Monday, January 19, 2009

With certain unalienable Rights

I have an etymology calendar on my desk, and today's word is freedom. The author makes a serious mistake in writing, "'Liberty' … also means 'free' but in the sense of rights granted rather than any innate quality."

Liberty carries its natural-rights sense as used by enlightenment thinkers such as Locke and Bastiat, viz., government is the servant of free people and not their master.

For a contemporary example, consider Ron Paul who wrote (with emphasis added), "Democracy represented unlimited rule by an omnipotent majority, while a constitutionally limited republic was seen as the best system to preserve liberty. Inalienable individual liberties enshrined in the Bill of Rights would be threatened by the 'excesses of democracy.'"

In 1943, the U.S. supreme court declared, "One's right to life, liberty, and property, to free speech, a free press, freedom of worship and assembly, and other fundamental rights may not be submitted to vote; they depend on the outcome of no elections."

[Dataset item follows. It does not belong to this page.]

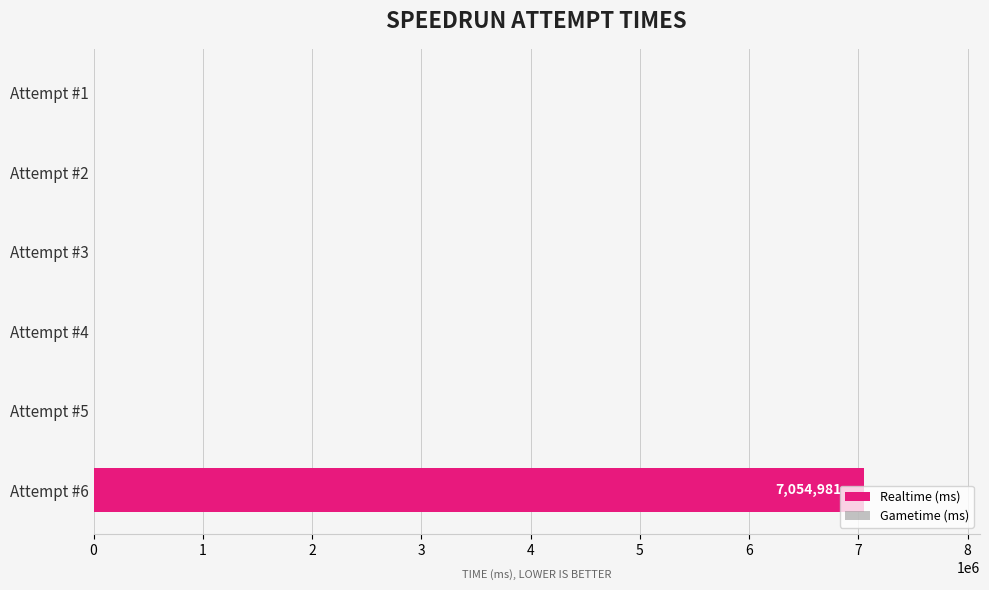

Is it true that the value at Attempt #1 is 0?

True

Thomas Jefferson took an even more radical position: "Rightful liberty is unobstructed action according to our will within limits drawn around us by the equal rights of others. I do not add 'within the limits of the law,' because law is often but the tyrant's will, and always so when it violates the rights of the individual."

The tenth amendment to the U.S. constitution (so-called these days) makes plain that the federal government is not the source of the people's rights, and this in turn is consistent with the Declaration's connection of government's just powers to "the consent of the governed."